Democratic members of the Senate Judiciary Committee have given Harlan Crow, a billionaire Republican donor, until May 22 to provide the panel with a full accounting of gifts and other valuable benefits provided to Justice Clarence Thomas or other members of the Supreme Court.
In a letter sent on Monday, Senator Richard J. Durbin of Illinois, the chairman of the committee, led fellow Democrats in pressing Mr. Crow for documentation of gifts and travel provided to justices as well as any real estate transactions involving members of the court. The letter sought information on benefits valued above $415 — the threshold for reporting such transactions for federal judges — including admission to private clubs.
The committee’s action followed reports by ProPublica and others that Mr. Crow provided luxury travel for Justice Thomas, purchased real estate from him and paid private school tuition for his relative — arrangements that were not reported on the justice’s financial disclosures.
Members of the Supreme Court have said they are not bound by the disclosure rules applied to the rest of the federal judiciary but that they do voluntarily abide by them.
The disclosures of the financial ties between Mr. Crow and Justice Thomas have intensified calls for tighter disclosure and ethics rules on the court, though Chief Justice John G. Roberts Jr. has said the court is capable of policing itself. He refused to take part in a recent Judiciary Committee hearing on possible new ethics rules, citing separation of powers issues.
In the letter, the Democrats said the information they were seeking from Mr. Crow would help the committee correct shortcomings in the court’s current ethics and disclosure framework.
“We’re seeking information on whether individuals with interests before the Supreme Court were able to gain access to Justices through gifts, lodging, and travel from Harlan Crow and his companies,” Mr. Durbin said in a tweet on Tuesday. “If the Supreme Court won’t implement ethics reform itself, @JudiciaryDems will.”

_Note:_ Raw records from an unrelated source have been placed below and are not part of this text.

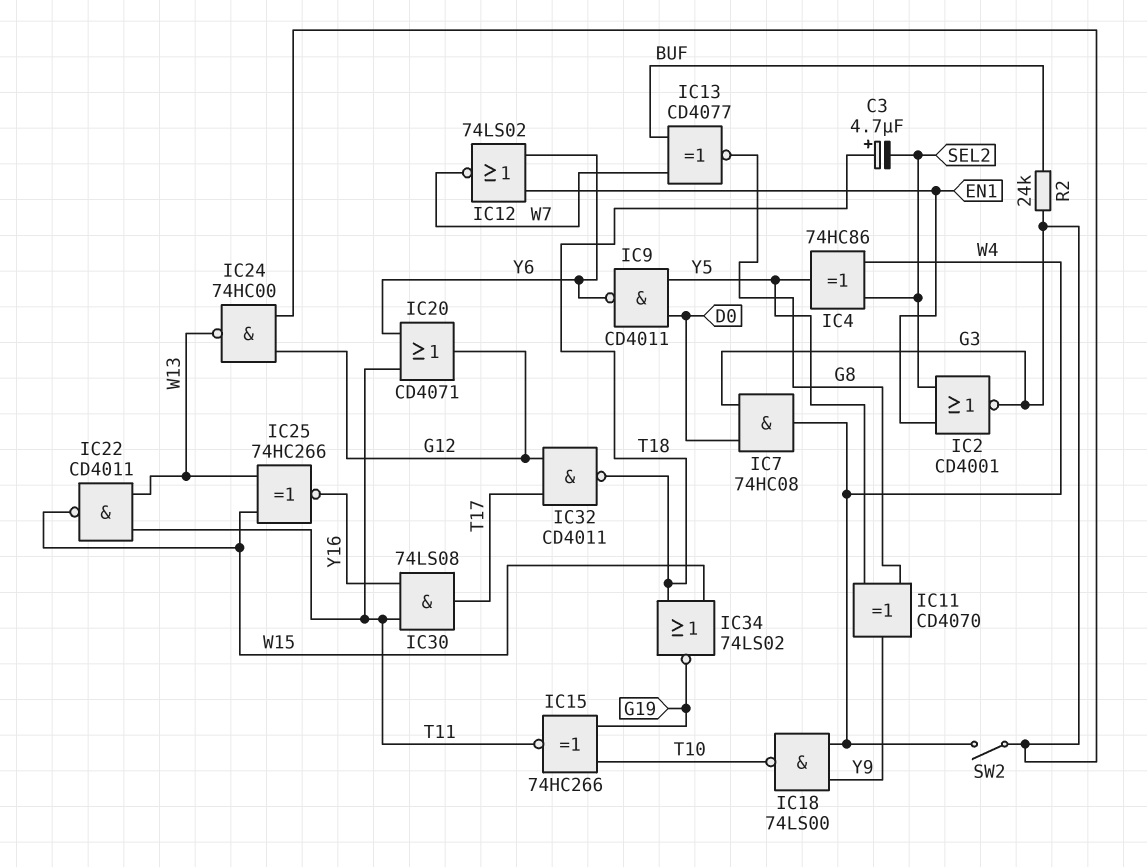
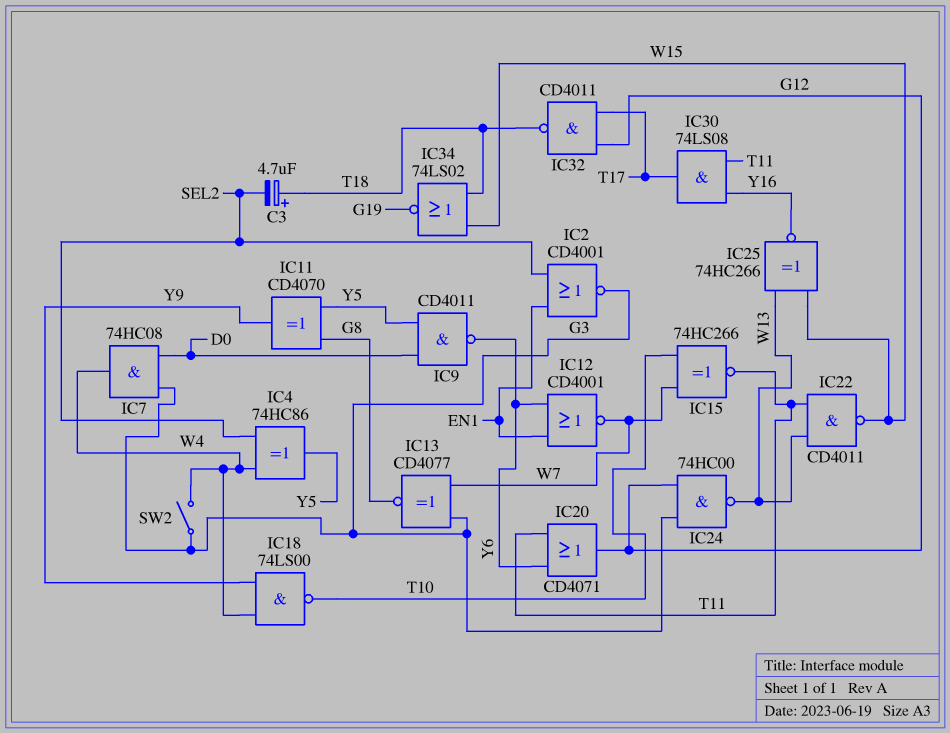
IC12: NOR 74LS02 (in EN1, in Y6, out W7) -> NOR CD4001 (in EN1, in Y6, out W7)
IC13: XNOR CD4077 (in BUF, in W7, out G8) -> XNOR CD4077 (in G3, in W7, out G8)
IC15: XNOR 74HC266 (in G19, in T10, out T11) -> XNOR 74HC266 (in T10, in W7, out T11)
R2: 24k (BUF, G3) -> none

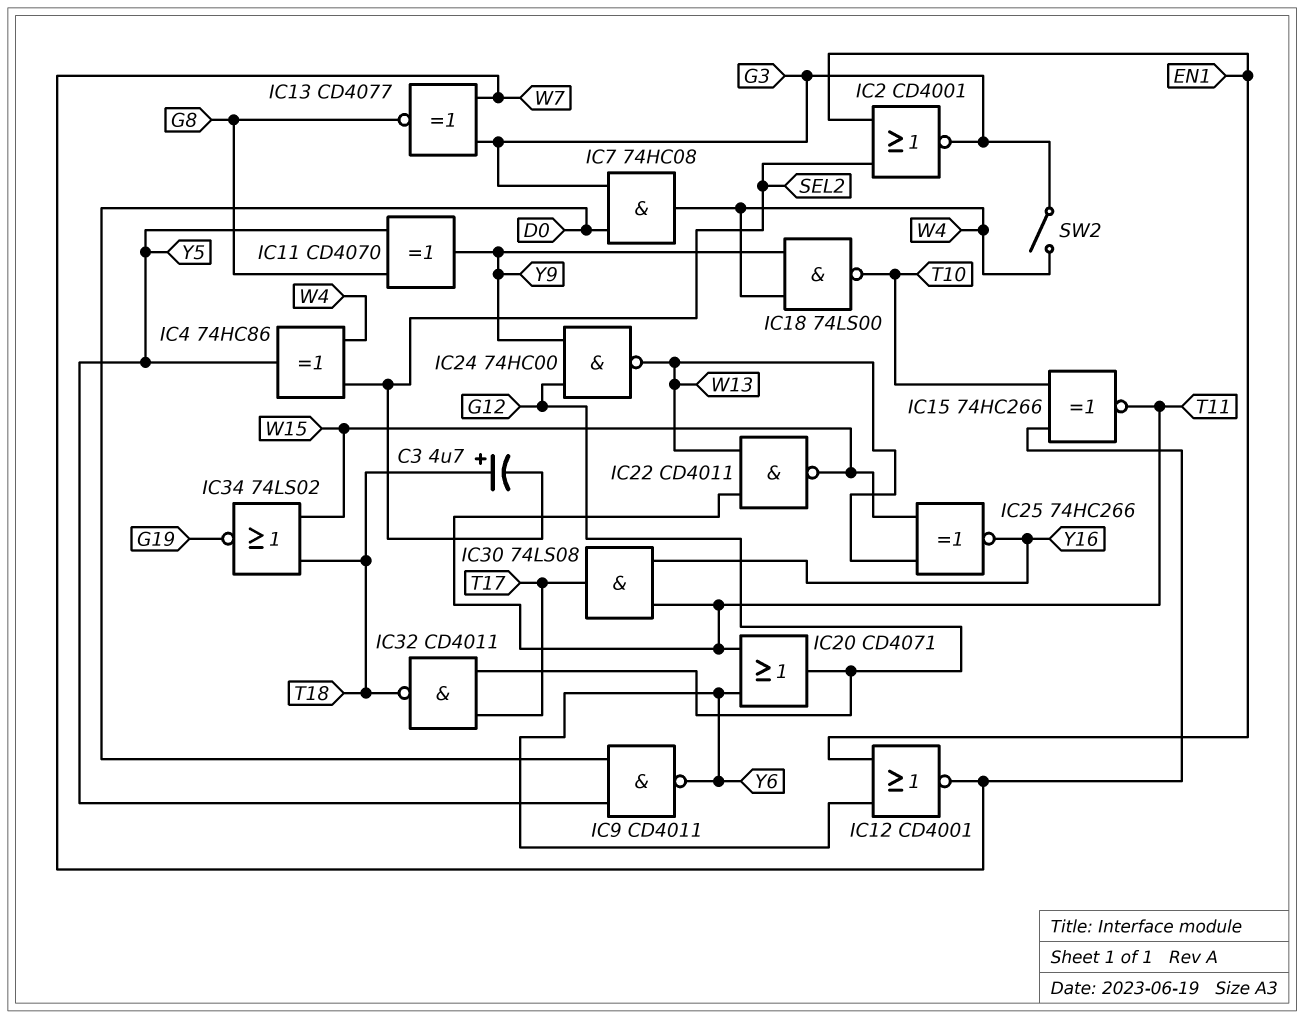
IC24: NAND 74HC00 (in G3, in G12, out W13) -> NAND 74HC00 (in G12, in Y9, out W13)

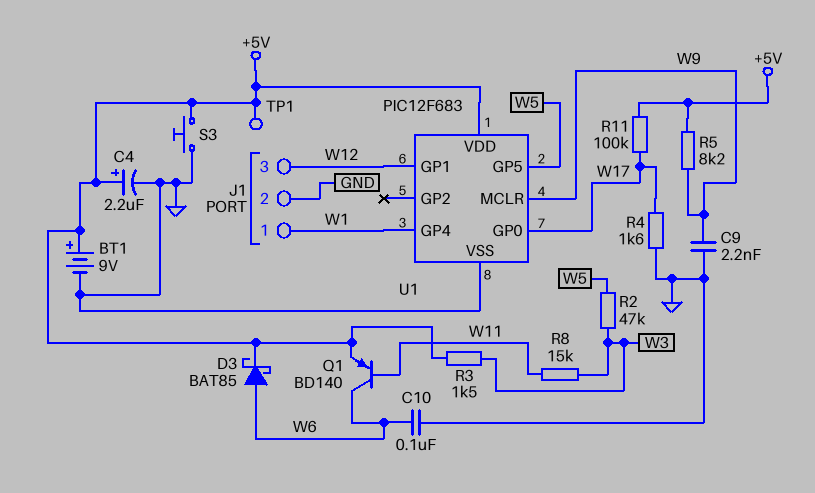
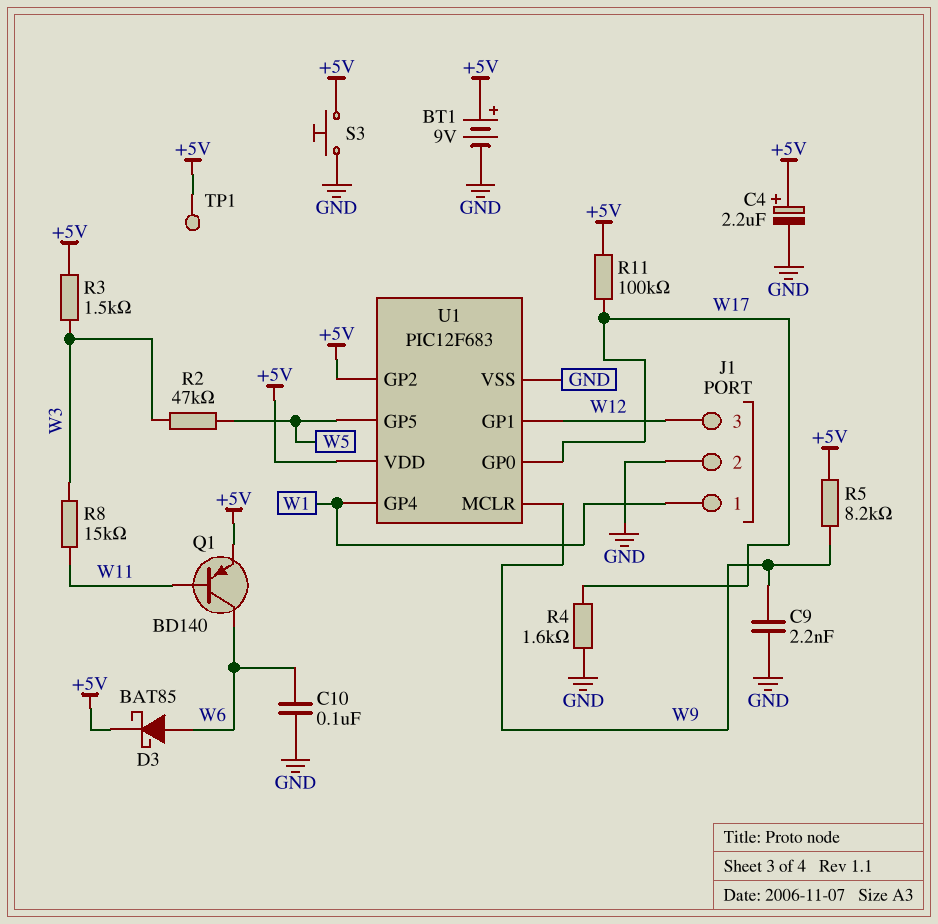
U1 pin GP2: none -> +5V

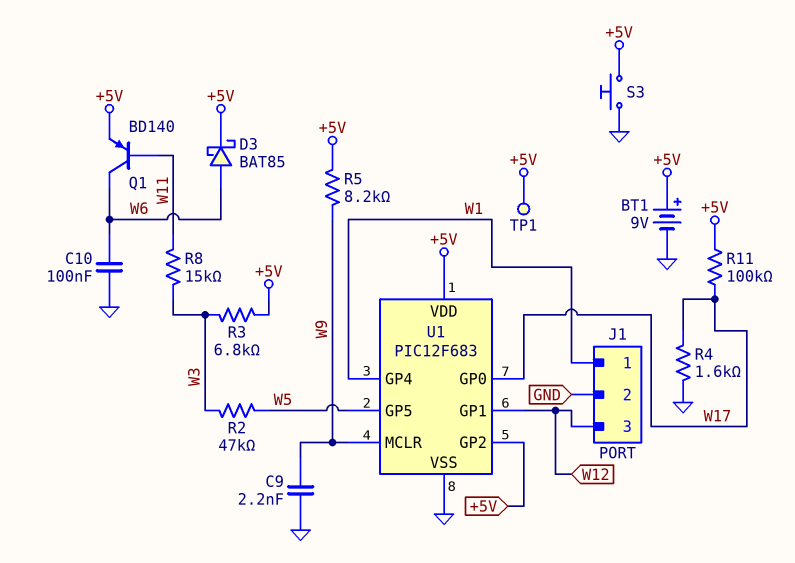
C4: 2.2uF (plus +5V, minus GND) -> none
R3: 1.5k (+5V, W3) -> 6.8k (+5V, W3)

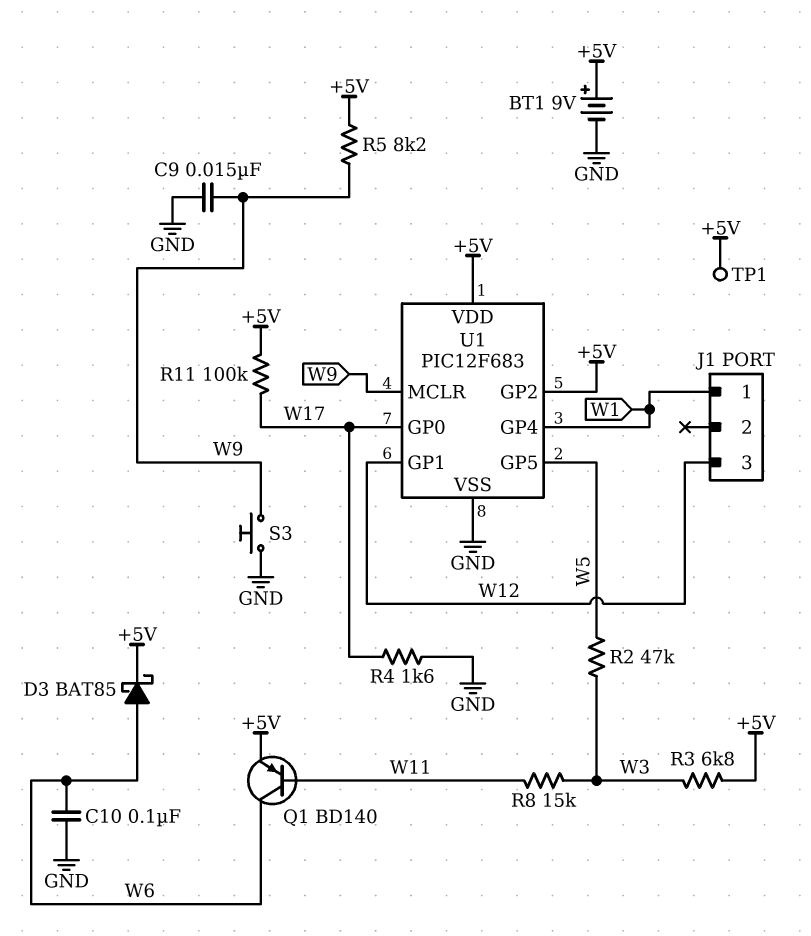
C9: 2.2nF (GND, W9) -> 15nF (GND, W9)
J1 pin 2: GND -> none
S3: button (+5V, GND) -> button (GND, W9)

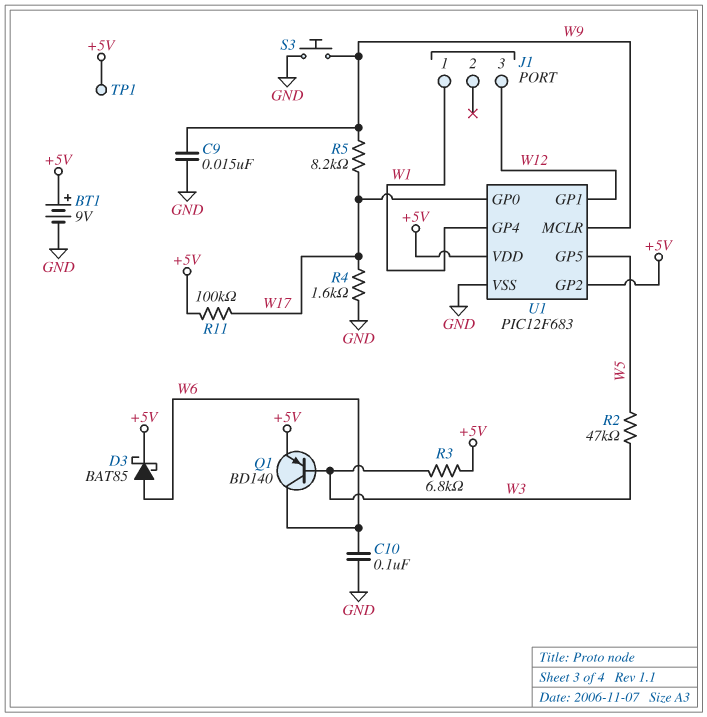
Q1: PNP BD140 (B W11, C W6, E +5V) -> PNP BD140 (B W3, C W6, E +5V)
R5: 8.2k (+5V, W9) -> 8.2k (W9, W17)
R8: 15k (W3, W11) -> none

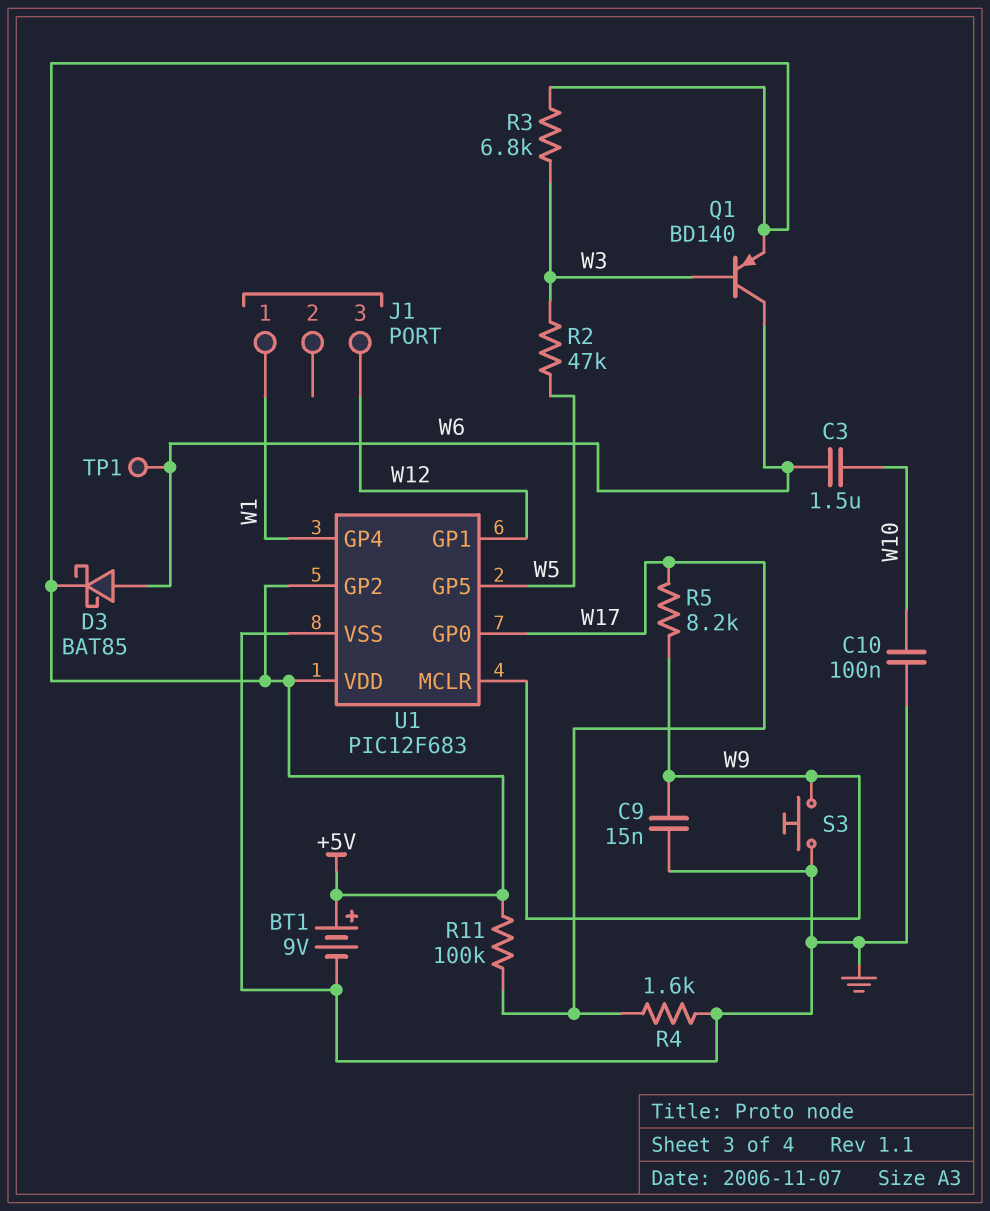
C3: none -> 1.5uF (W6, W10)
C10: 100nF (GND, W6) -> 100nF (GND, W10)
TP1: test point (+5V) -> test point (W6)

Justice Thomas has said he did not believe he was obligated to disclose his travel given his friendship with Mr. Crow and an exemption from disclosure requirements for personal hospitality.
Mr. Durbin has so far held back from threatening subpoenas to obtain information or compel testimony from the justices or others. It is unclear whether he would have the votes to issue them, given the long-running absence for medical reasons of Senator Dianne Feinstein, Democrat of California, a senior member of the panel. Ms. Feinstein signed the new letter to Mr. Crow, but her unavailability could prevent the committee’s Democrats from winning approval of a subpoena, given Republican opposition.
The Senate Finance Committee is seeking similar information from Mr. Crow. In a letter after the initial reports of Mr. Crow’s undisclosed expenditures on behalf of Justice Thomas, Senator Ron Wyden, Democrat of Oregon and the chairman of that panel, asked Mr. Crow for a similar listing of any benefits provided to the justice, saying the panel wanted to assess whether tax laws had been followed.
“The American public deserves a full accounting of the full extent of your largesse towards Justice Thomas, including whether these gifts complied with all relevant federal tax and ethics laws,” Mr. Wyden’s letter said. He said that if Mr. Crow failed to comply voluntarily with his request for documentation, he would “explore using other tools at the committee’s disposal to obtain this critical information.”
Besides Mr. Crow himself, the Judiciary Committee Democrats also sought information from the business entities affiliated with Mr. Crow that were responsible for accommodating Justice Thomas at an Adirondacks resort and on a private jet and yacht. Letters to those companies asked for the itineraries of Justice Thomas or any other member of the Supreme Court, as well as the identities of others traveling with them.
“The appearance of special access to the justices — that is not available to all Americans — is corrosive to the legitimacy of the court because, at minimum, it creates an appearance of undue influence that undermines the public’s trust in the court’s impartiality,” the Judiciary Committee Democrats wrote in explaining their request.